Create the following file at src/test/java/io/confluent/developer/FileWritingRecordsHandlerTest.java.

package io.confluent.developer;

import static org.hamcrest.MatcherAssert.assertThat;
import static org.hamcrest.Matchers.equalTo;

import java.io.IOException;
import java.nio.file.Files;
import java.nio.file.Path;
import java.util.ArrayList;
import java.util.Arrays;
import java.util.HashMap;
import java.util.List;
import java.util.Map;
import org.apache.kafka.clients.consumer.ConsumerRecord;
import org.apache.kafka.clients.consumer.ConsumerRecords;
import org.apache.kafka.common.TopicPartition;
import org.junit.Test;

public class FileWritingRecordsHandlerTest {

  @Test
  public void testProcess() throws IOException {
    final Path tempFilePath = Files.createTempFile("test-handler", ".out");
    try {
      final ConsumerRecordsHandler<String, String> recordsHandler = new FileWritingRecordsHandler(tempFilePath);
      recordsHandler.process(createConsumerRecords());
      final List<String> expectedWords = Arrays.asList("it's but", "a flesh wound", "come back");
      List<String> actualRecords = Files.readAllLines(tempFilePath);
      assertThat(actualRecords, equalTo(expectedWords));
    } finally {
      Files.deleteIfExists(tempFilePath);
    }
  }


  private ConsumerRecords<String, String> createConsumerRecords() {
    final String topic = "test";
    final int partition = 0;
    final TopicPartition topicPartition = new TopicPartition(topic, partition);
    final List<ConsumerRecord<String, String>> consumerRecordsList = new ArrayList<>();
    consumerRecordsList.add(new ConsumerRecord<>(topic, partition, 0, null, "it's but"));
    consumerRecordsList.add(new ConsumerRecord<>(topic, partition, 0, null, "a flesh wound"));
    consumerRecordsList.add(new ConsumerRecord<>(topic, partition, 0, null, "come back"));
    final Map<TopicPartition, List<ConsumerRecord<String, String>>> recordsMap = new HashMap<>();
    recordsMap.put(topicPartition, consumerRecordsList);

    return new ConsumerRecords<>(recordsMap);
  }
}

Invoke the tests

4

Now run the test, which is as simple as:

./gradlew test

Deploy on Confluent Cloud

Run your app with Confluent Cloud

1

Instead of running a local Kafka cluster, you may use Confluent Cloud, a fully managed Apache Kafka service.

  1. Sign up for Confluent Cloud, a fully managed Apache Kafka service.
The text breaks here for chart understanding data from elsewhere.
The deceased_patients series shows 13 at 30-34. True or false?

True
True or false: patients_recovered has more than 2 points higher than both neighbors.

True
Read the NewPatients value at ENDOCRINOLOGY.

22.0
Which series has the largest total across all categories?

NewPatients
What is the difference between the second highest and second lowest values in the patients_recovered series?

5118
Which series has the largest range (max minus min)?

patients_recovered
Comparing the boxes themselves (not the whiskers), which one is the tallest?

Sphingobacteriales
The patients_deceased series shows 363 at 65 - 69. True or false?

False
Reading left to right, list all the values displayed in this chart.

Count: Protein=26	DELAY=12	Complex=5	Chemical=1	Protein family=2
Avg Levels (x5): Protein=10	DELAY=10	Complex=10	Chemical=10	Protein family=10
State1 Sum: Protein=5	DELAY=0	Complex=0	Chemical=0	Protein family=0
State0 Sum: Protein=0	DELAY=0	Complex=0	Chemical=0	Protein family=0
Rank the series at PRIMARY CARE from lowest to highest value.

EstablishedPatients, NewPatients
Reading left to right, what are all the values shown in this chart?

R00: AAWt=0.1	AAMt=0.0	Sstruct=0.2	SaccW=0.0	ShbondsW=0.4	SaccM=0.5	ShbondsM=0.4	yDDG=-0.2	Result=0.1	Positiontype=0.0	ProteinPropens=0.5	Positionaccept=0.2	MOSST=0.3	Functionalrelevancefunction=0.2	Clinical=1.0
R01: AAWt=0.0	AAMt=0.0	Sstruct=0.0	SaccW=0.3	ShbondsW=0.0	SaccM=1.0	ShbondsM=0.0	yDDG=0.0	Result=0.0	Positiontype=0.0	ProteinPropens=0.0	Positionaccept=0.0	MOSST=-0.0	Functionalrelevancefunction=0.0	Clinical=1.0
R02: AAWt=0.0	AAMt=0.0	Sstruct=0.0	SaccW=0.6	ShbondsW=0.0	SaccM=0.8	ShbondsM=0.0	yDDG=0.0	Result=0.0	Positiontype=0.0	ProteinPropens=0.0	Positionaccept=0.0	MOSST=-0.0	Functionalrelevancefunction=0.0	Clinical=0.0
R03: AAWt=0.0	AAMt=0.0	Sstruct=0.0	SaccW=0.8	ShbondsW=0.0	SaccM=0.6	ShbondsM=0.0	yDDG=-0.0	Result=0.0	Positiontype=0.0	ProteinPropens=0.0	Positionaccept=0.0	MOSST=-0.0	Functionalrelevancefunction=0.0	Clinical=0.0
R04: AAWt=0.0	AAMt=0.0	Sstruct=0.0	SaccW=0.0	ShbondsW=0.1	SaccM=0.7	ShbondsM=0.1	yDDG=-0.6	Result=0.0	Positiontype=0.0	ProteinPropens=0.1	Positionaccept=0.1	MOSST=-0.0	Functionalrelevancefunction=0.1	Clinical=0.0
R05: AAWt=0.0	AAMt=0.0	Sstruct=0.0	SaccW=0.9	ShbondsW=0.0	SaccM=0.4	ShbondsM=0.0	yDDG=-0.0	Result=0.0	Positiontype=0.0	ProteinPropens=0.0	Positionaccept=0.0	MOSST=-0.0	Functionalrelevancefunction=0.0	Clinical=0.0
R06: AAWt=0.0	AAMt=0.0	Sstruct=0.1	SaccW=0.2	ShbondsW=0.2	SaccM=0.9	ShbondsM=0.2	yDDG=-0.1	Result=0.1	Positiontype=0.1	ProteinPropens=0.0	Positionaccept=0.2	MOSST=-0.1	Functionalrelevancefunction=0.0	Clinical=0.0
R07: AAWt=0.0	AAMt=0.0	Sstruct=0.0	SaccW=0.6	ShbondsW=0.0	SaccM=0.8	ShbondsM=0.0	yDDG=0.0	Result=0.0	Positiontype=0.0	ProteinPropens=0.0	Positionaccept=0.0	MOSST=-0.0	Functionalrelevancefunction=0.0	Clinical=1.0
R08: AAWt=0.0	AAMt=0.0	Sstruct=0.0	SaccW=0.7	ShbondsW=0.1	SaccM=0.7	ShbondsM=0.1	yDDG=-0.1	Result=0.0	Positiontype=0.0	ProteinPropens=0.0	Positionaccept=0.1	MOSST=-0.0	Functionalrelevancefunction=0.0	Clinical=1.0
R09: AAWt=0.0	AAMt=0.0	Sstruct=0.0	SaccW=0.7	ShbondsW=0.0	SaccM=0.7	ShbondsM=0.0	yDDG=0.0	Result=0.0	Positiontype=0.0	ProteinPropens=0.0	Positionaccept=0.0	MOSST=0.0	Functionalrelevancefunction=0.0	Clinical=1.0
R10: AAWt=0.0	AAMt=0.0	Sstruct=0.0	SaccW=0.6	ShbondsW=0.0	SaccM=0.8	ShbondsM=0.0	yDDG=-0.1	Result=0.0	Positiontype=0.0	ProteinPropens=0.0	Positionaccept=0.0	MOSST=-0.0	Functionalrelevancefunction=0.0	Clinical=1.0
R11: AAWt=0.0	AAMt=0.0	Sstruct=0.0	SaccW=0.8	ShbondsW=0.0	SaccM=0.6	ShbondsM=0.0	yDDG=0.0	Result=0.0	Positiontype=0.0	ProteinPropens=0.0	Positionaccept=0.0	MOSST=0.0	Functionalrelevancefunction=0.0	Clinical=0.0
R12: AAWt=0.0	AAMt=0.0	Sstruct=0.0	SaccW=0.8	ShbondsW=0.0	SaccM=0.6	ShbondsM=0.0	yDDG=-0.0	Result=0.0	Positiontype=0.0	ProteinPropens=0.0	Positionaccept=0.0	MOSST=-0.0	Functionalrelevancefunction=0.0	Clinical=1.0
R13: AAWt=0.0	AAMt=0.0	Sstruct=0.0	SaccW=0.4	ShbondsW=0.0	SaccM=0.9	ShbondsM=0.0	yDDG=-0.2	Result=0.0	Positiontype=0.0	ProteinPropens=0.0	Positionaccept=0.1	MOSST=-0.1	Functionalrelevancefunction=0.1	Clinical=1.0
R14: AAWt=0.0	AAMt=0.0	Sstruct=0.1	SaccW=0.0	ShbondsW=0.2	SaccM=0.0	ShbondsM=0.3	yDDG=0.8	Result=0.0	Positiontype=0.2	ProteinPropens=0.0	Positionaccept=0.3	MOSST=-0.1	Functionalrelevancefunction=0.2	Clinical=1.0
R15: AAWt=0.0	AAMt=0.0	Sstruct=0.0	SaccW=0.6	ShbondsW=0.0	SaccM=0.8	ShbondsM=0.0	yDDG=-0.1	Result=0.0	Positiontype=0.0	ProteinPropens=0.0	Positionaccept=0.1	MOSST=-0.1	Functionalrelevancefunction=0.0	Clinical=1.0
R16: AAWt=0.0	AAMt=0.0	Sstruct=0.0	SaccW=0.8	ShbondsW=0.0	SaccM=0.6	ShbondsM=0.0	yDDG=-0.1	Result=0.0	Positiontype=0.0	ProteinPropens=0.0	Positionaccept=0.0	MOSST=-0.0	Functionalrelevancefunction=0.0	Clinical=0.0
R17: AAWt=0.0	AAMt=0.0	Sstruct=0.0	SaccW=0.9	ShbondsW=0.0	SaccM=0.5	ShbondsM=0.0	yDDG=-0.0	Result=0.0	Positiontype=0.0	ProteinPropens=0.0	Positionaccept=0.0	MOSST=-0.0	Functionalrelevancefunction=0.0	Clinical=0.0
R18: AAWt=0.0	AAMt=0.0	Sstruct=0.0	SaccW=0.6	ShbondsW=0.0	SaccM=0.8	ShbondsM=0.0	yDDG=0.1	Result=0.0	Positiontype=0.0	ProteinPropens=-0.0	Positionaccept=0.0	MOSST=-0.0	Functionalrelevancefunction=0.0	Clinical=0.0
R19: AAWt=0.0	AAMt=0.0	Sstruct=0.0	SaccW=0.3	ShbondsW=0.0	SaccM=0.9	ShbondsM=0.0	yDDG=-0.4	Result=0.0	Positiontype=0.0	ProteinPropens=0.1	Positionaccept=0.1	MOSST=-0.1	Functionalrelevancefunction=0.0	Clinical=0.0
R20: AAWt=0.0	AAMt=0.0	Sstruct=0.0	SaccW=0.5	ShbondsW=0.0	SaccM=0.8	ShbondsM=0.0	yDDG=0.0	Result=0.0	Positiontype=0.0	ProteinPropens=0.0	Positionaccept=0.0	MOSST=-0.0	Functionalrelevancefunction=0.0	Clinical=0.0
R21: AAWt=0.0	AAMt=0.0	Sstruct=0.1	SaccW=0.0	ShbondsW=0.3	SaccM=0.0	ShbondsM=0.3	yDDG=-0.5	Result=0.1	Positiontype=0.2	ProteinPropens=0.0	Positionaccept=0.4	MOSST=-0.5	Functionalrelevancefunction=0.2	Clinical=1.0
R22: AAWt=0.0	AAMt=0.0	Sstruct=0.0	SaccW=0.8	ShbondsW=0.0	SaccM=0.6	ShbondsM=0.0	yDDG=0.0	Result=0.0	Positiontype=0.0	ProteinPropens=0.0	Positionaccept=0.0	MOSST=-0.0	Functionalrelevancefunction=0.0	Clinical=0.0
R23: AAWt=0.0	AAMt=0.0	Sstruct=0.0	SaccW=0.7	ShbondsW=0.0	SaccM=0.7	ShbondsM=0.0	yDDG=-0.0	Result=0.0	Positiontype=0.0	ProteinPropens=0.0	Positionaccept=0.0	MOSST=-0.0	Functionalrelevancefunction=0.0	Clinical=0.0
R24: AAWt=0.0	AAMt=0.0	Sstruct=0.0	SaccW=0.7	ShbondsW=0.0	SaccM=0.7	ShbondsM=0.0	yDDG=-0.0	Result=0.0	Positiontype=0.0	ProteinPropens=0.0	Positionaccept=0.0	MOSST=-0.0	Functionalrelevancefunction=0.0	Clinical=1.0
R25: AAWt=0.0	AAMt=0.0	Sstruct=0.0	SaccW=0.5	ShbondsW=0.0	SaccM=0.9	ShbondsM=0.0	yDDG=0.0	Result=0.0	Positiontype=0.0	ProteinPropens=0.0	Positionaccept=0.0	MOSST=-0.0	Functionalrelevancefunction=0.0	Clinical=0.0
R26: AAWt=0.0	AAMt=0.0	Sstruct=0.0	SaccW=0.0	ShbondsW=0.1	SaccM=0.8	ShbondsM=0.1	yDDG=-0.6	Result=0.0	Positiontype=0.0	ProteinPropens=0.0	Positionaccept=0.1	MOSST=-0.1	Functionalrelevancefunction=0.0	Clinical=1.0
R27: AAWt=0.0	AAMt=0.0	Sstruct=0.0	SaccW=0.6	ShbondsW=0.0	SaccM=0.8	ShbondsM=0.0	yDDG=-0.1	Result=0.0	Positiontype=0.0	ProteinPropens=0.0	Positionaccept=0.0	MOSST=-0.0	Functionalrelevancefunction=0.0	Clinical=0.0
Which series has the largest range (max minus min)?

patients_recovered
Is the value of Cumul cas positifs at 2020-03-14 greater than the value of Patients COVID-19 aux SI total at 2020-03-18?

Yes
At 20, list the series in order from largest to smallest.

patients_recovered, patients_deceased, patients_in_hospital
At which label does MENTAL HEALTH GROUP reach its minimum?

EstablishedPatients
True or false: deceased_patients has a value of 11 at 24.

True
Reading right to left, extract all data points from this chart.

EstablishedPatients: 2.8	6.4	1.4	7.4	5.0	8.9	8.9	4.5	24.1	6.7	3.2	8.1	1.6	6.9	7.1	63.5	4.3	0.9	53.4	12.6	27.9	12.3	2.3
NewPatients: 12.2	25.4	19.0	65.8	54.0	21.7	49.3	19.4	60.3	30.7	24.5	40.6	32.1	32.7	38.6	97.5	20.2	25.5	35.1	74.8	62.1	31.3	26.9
  2. After you log in to Confluent Cloud Console, click Environments in the lefthand navigation, click on Add cloud environment, and name the environment learn-kafka. Using a new environment keeps your learning resources separate from your other Confluent Cloud resources.

  3. From the Billing & payment section in the menu, apply the promo code CC100KTS to receive an additional $100 free usage on Confluent Cloud (details). To avoid having to enter a credit card, add an additional promo code CONFLUENTDEV1. With this promo code, you will not have to enter a credit card for 30 days or until your credits run out.

  4. Click on LEARN and follow the instructions to launch a Kafka cluster and enable Schema Registry.

Confluent Cloud

Next, from the Confluent Cloud Console, click on Clients to get the cluster-specific configurations, e.g., Kafka cluster bootstrap servers and credentials, Confluent Cloud Schema Registry and credentials, etc., and set the appropriate parameters in your client application. In the case of this tutorial, add the following properties to the client application’s input properties file, substituting all curly braces with your Confluent Cloud values.

# Required connection configs for Kafka producer, consumer, and admin
bootstrap.servers={{ BROKER_ENDPOINT }}
security.protocol=SASL_SSL
sasl.jaas.config=org.apache.kafka.common.security.plain.PlainLoginModule required username='{{ CLUSTER_API_KEY }}' password='{{ CLUSTER_API_SECRET }}';
sasl.mechanism=PLAIN
# Required for correctness in Apache Kafka clients prior to 2.6
client.dns.lookup=use_all_dns_ips

# Best practice for Kafka producer to prevent data loss
acks=all

# Required connection configs for Confluent Cloud Schema Registry
schema.registry.url=https://{{ SR_ENDPOINT }}
basic.auth.credentials.source=USER_INFO
schema.registry.basic.auth.user.info={{ SR_API_KEY }}:{{ SR_API_SECRET }}

Now you’re all set to run your streaming application locally, backed by a Kafka cluster fully managed by Confluent Cloud.